_GOAL OF THE EXERCISE_
Return all of the data that follows precisely, leaving every image out.
[Opening RECORDS FOR THIS TASK section]
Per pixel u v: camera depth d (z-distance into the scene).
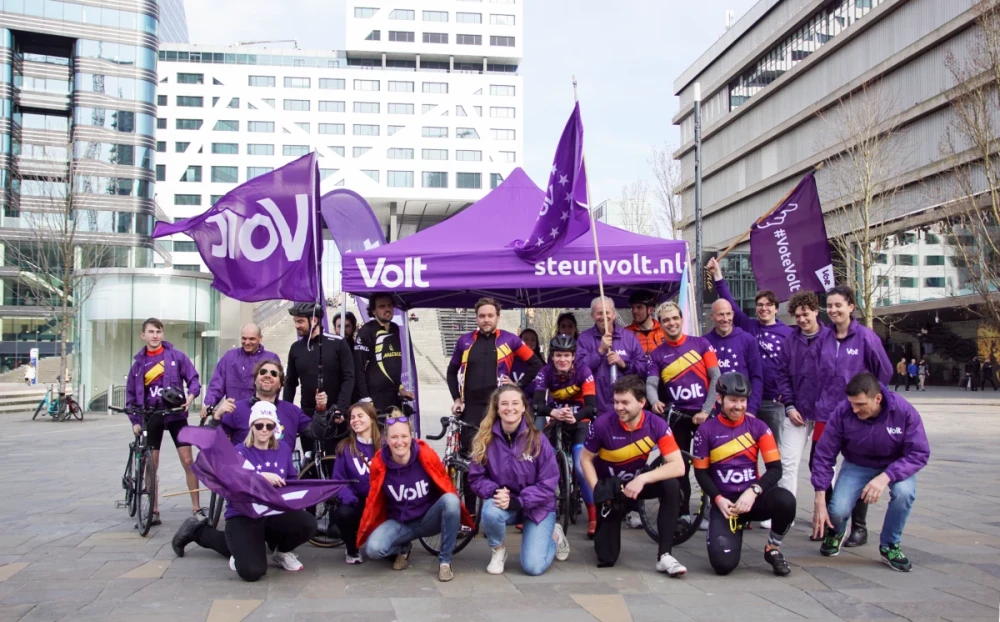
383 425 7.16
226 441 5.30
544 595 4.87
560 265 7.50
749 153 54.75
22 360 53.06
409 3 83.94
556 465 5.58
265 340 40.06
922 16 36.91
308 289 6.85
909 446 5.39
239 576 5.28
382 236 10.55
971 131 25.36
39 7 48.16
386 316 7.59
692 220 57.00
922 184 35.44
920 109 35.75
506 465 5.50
[Closing RECORDS FOR THIS TASK section]
_RESPONSE AREA_
Per pixel u v: camera depth d (z-distance into the scene).
383 425 7.16
226 441 5.30
544 595 4.87
560 265 7.50
749 153 54.75
22 360 53.06
409 3 83.94
556 465 5.58
265 340 40.06
922 16 36.91
308 289 6.85
909 446 5.39
239 576 5.28
382 236 10.55
971 131 25.36
39 7 48.16
386 316 7.59
692 220 57.00
922 184 35.44
920 109 35.75
506 465 5.50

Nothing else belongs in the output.